その子供達は、とある国で奴隷だった者が多く、心に大きな傷を抱えていた。
地下にはゲノムの刻印が壁一面に刻まれていて、地下であるにも関わらず一つの楽園の様な光景になっている。彼らは潜在的に見たい光景を見ていた。
マキナはそんな子供達を甲斐甲斐しく世話をしていた。
傷の手当をしたり、食事の世話をしたり、糞尿の片付けまで、全て一人で。
時には襲いかかってくる者もいるが、塞ぎ込み動かない者が殆どである。
ユウがいつも作っている機器や薬品は、子供達の安全を守るもの、子供達の体を癒す物、そして、彼女の身を守る物、彼女を治すものが全てである。
偶にケータイの様な副産物が出来ることもあるが。
「君の存在もあの子達の癒しだ。それにゲノムが無理なら、世界中の魔術師でも無理だ。神聖国の治癒魔術師でもな」
「そうですか。ふふ」
「なんだ?」
急に笑いだしたマキナに、ユウは訝しげな目を向ける。
「いいえ。随分とゲノムさんを信頼していると思いまして」
「まあな。長い付き合いだからな。······奴は性格こそ破綻しているが、魔術の腕だけは確かだ。だからこそ我は奴を呼ぶ時、敬意を込め貴殿と呼んでいる」
「性格ですか?······言うほどゲノムさんは性格が悪いでしょうか? 確かに色々と容赦がない所はありますが」
マキナから見るゲノムの姿は、偶に幻術で無茶をする、家族思いの年下の男性だ。どちらかと言うなら、性格がいい。

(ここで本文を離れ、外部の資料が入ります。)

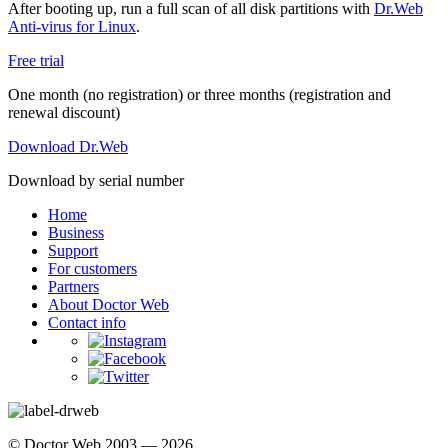
After booting up, run a full scan of all disk partitions with
Dr.Web
Anti-virus for Linux
.
Free trial
One month (no registration) or three months (registration and
renewal discount)
Download Dr.Web
Download by serial number
Home
Business
Support
For customers
Partners
About Doctor Web
Contact info
© Doctor Web 2003 — 2026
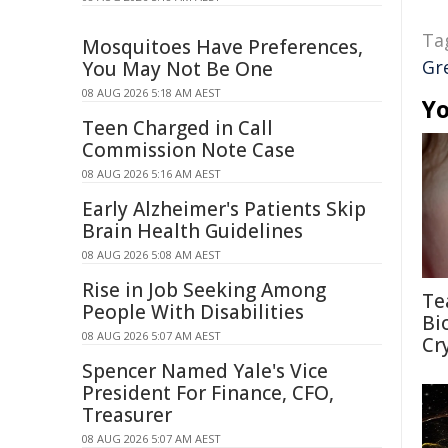
Ta
Mosquitoes Have Preferences,
Gr
You May Not Be One
08 AUG 2026 5:18 AM AEST
Yo
Teen Charged in Call
Commission Note Case
08 AUG 2026 5:16 AM AEST
Early Alzheimer's Patients Skip
Brain Health Guidelines
08 AUG 2026 5:08 AM AEST
Rise in Job Seeking Among
Te
People With Disabilities
Bi
08 AUG 2026 5:07 AM AEST
Cr
Spencer Named Yale's Vice
President For Finance, CFO,
Treasurer
08 AUG 2026 5:07 AM AEST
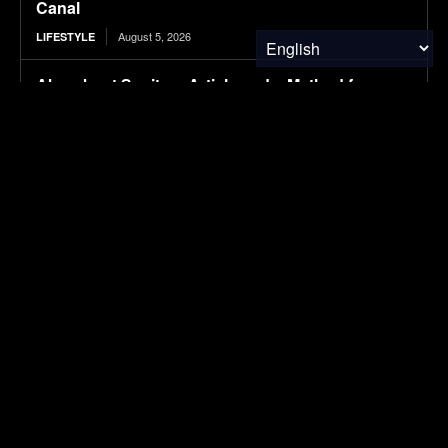
Canal
August 5, 2026
LIFESTYLE
Absorbent Sanitary Article and a Method for
Producing the Same
August 5, 2026
RESEARCH
Protecting Patients and the Planet
August 5, 2026
RESEARCH
Tesla is suing this Canadian province for cutting
it out of its EV incentives
August 5, 2026
ELECTRIC VEHICLES
SUBSCRIBE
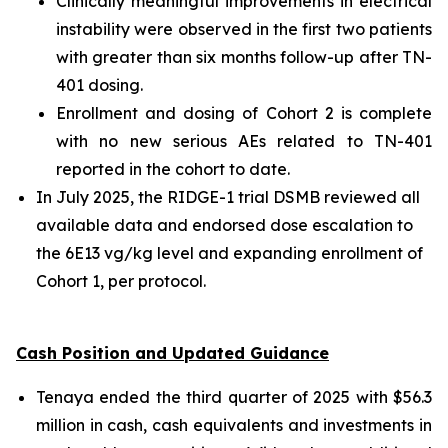
Clinically meaningful improvements in electrical
instability were observed in the first two patients
with greater than six months follow-up after TN-
401 dosing.
Enrollment and dosing of Cohort 2 is complete
with no new serious AEs related to TN-401
reported in the cohort to date.
In July 2025, the RIDGE-1 trial DSMB reviewed all
available data and endorsed dose escalation to
the 6E13 vg/kg level and expanding enrollment of
Cohort 1, per protocol.
Cash Position and Updated Guidance
Tenaya ended the third quarter of 2025 with $56.3
million in cash, cash equivalents and investments in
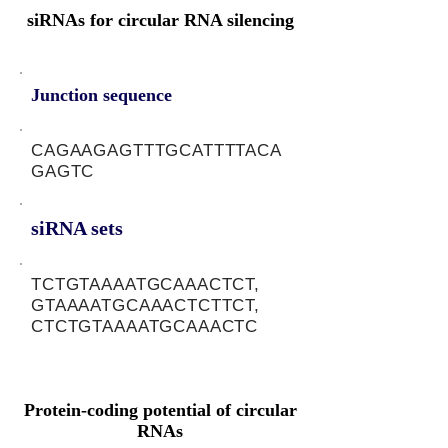
siRNAs for circular RNA silencing
Junction sequence
CAGAAGAGTTTGCATTTTACA
GAGTC
siRNA sets
TCTGTAAAATGCAAACTCT,
GTAAAATGCAAACTCTTCT,
CTCTGTAAAATGCAAACTC
Protein-coding potential of circular
RNAs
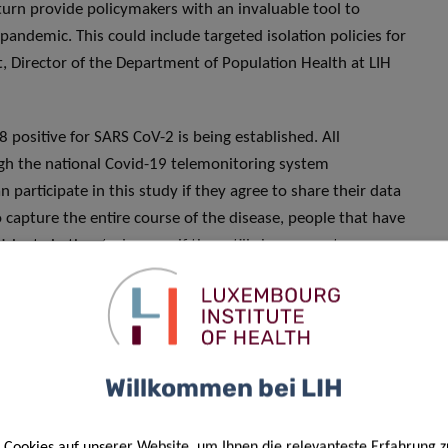
 turn provide policymakers with an invaluable tool to
pandemic. This could include targeted isolation policies for
rt, Director of the Department of Population Health at LIH
 positive for SARS CoV-2 is being established. All
ugh the national Covid-19 telemonitoring system
 participate in this study if they agree to share their data
 capture the entire course of the disease, people that have
cipate in the study, even if they still show symptoms.
les will be gathered from a subset of volunteers from the
toms and clearly define the different disease outcomes.
 biological samples — including blood, nasal and oral swabs,
tify human and viral predictive markers.
Willkommen bei LIH
 will be followed daily through different remote digital
 hospital, for 14 days from the time of confirmation of
Cookies auf unserer Website, um Ihnen die relevanteste Erfahrung z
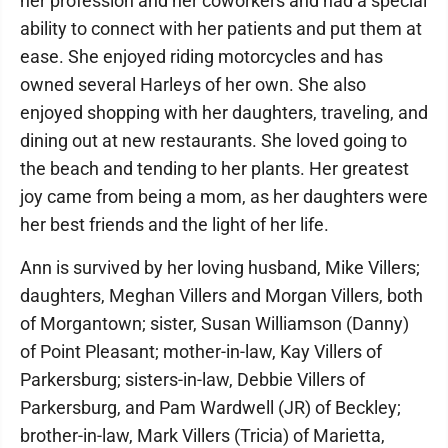
her profession and her coworkers and had a special
ability to connect with her patients and put them at
ease. She enjoyed riding motorcycles and has
owned several Harleys of her own. She also
enjoyed shopping with her daughters, traveling, and
dining out at new restaurants. She loved going to
the beach and tending to her plants. Her greatest
joy came from being a mom, as her daughters were
her best friends and the light of her life.
Ann is survived by her loving husband, Mike Villers;
daughters, Meghan Villers and Morgan Villers, both
of Morgantown; sister, Susan Williamson (Danny)
of Point Pleasant; mother-in-law, Kay Villers of
Parkersburg; sisters-in-law, Debbie Villers of
Parkersburg, and Pam Wardwell (JR) of Beckley;
brother-in-law, Mark Villers (Tricia) of Marietta,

「············奴は、奴の性格は、心は、壊れている」
「いえ、でも私は」
「君がそれを分からないなら、君はまだこの世界を知らないと言うことだ。それは、とてもいい事だ」
「······そう言えば、昔ゲノムさんと神父様は一緒に旅をしていたんでしたっけ?」
「············珍しいな。君は昔の事を聞きたがらないのに」
ユウが言う通り、彼女が昔の事を聞くのは初めての事。ユウもそれを感じ、あえて話を降らなかった。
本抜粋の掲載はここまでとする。